Jusqu’où ira le pouvoir de Lomé ?
Entre écouter la voix de son peuple dont il tire son pouvoir et chercher à satisfaire les desiderata de certains «diplomates crisologues», Faure Gnassingbé doit choisir. Aujourd’hui, nul ne peut ignorer les conséquences négatives de cette crise aussi bien sur l’image du pays, que celle de son président, qui est par ailleurs Président en exercice de la Cedeao. D’abord, le report du sommet Israël-Afrique auquel tenait tant Lomé est, sans nul doute, le premier échec cuisant essuyé par Faure Gnassingbé. A cela s’ajoutent les multiples clichés des violences et atrocités qu’exercent les forces de l’ordre sur les populations qui pillulent sur la toile, y compris les coupures d’internet qui ont certainement contribué à repousser l’échéance de l’admission du Togo au Millénium Challenge Corporation (MCC). Enfin, la multiplication des marches de protestation des Togolais de la diaspora dans plusieurs grandes villes du monde, de Paris à Berlin en passant par Bruxelles, Berne, Washington et Ottawa et bien d’autres villes encore sont, sans doute, une très mauvaise campagne publicitaire pour le chef de l’Etat, appelé à siffler la fin de la récréation.

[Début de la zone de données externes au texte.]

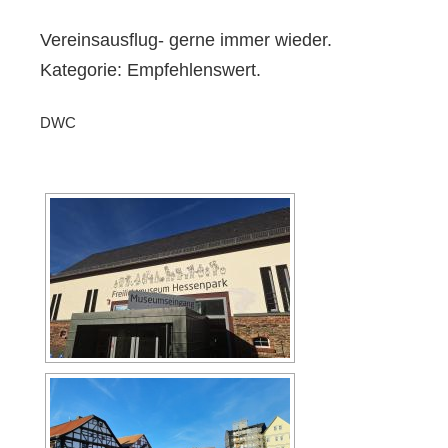
Vereinsausflug- gerne immer wieder.
Kategorie: Empfehlenswert.
DWC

Faure Gnassingbé devra donc sortir de son mutisme méprisant pour parler à son peuple. La meilleure des solutions aujourd’hui évidentes pour le Chef de l’Etat, surtout au regard de son pouvoir discrétionnaire, est de demander au parlement, une relecture de la loi portant modification constitutionnelle. Et cela appelle au dialogue entre les différents acteurs de la vie politique du pays. Toute autre démarche outre que celle-ci ne serait qu’un piège sans fin.